I witnessed this profoundly optimistic message during my stay at the recognized Bedouin village of Segev Shalom. There, I was able to meet many community members who instead of living in despair, were living with humongous spirit and pride in their culture and Israeli identity. One of the primary examples was Amal, our main coordinator for the day who runs an all-female Bedouin nonprofit called Bedouin Women For Themselves. Through her work, Amal aims to defy cultural norms and provide more opportunities for women in a society where women's roles are constantly restricted. Amal described to us that in her tribe, the women were traditionally only seen ayt home, to the point where girls walking to school can be seen as an invitation for immoral men to rape and kidnap them. By creating a space for women, especially the grandmothers of the tribe, to share their stories and express themselves creatively through art projects, Amal is taking a brave step in ensuring progress and prosperity for her people despite the challenges that are presented to them.

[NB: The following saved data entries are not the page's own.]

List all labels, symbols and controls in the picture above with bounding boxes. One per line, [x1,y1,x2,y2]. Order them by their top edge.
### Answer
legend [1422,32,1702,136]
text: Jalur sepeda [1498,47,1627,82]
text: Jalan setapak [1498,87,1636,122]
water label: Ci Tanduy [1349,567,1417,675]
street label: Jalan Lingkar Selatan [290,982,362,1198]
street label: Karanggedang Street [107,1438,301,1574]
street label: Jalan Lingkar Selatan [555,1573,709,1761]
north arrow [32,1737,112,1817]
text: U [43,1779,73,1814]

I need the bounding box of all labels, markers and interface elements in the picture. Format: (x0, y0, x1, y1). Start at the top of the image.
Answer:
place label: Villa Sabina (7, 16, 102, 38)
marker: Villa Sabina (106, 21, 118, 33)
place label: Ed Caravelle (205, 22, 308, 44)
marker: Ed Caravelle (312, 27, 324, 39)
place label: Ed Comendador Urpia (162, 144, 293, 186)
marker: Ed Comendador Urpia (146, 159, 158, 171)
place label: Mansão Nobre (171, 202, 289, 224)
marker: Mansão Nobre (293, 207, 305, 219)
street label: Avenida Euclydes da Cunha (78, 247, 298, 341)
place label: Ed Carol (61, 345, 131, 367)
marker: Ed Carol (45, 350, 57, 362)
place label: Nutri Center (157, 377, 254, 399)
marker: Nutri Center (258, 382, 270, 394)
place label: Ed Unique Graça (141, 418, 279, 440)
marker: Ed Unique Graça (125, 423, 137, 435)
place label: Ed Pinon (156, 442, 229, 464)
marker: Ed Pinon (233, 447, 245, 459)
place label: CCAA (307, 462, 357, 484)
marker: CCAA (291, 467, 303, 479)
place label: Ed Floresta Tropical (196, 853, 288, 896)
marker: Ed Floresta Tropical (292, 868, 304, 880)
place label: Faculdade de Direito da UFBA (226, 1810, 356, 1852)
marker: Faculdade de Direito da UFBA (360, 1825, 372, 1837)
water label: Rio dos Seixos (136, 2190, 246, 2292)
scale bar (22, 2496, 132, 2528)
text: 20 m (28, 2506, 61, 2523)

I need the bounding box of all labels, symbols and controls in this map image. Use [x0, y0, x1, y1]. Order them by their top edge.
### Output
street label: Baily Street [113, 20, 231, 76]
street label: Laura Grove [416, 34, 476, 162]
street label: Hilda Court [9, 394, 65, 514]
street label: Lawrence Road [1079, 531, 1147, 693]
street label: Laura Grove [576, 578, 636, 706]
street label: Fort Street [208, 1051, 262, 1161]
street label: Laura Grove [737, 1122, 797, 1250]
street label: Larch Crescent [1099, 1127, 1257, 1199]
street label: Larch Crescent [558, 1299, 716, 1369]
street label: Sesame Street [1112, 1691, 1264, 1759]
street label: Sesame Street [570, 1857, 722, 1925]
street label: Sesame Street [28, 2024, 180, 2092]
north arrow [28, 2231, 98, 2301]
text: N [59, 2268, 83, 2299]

Though in a very different context, I saw similar progress in the host family I spent the night with. After learning that the Bedouins are among the lowest ranked demographics in Israel regarding education, it did not surprise me that the vast majority of Segev Shalom residents did not know English. However, this was not the case for my two host brothers, Ayman and Mamon. As soon as I met them, I was drastically surprised by how they could speak near perfect English due to an anime-related app that connects them to English speakers from around the world who are also passionate about animated media. I found it so symbolic that here, in for lack of a better phrase the education"slum" of Israel, these two boys are rising above and learning more than any of their peers can possibly achieve. This was especially admirable when looking at their less-than-comfortable living situation. Their house is only one small story long, and while the two boys can share a moderately-sized room (which also needed to include the three Yahel boys when we came), the three little kids in the family don't even have a bedroom to call their own and need to sleep in the play area. Though this looked dreadful to me at first, I know that these already accomplished boys will find a way to improve their lives, and when they do hopefully their fellow villagers can follow suit.
|The communal tent in the Segev Shalom village|
The Yahel Social Change Program has opened my eyes to what Israeli society truly is. This has not always been pleasing, and it has at many times made me question an identity I thought I knew. But at the same time, this newly developed understanding I now have about the country I am so dedicated to will only serve to help me as I continue to try to help it grow and prosper. Also, much as what I have learned throughout my life is true, and it is important to remember that Israel does have many positive aspects. And in the cases where there is already beauty, that beauty has so much potential to develop. As the Emperor says in Mulan (yes, there needed to be a Disney reference), "The flower that blooms in adversity is the most rare and beautiful of all."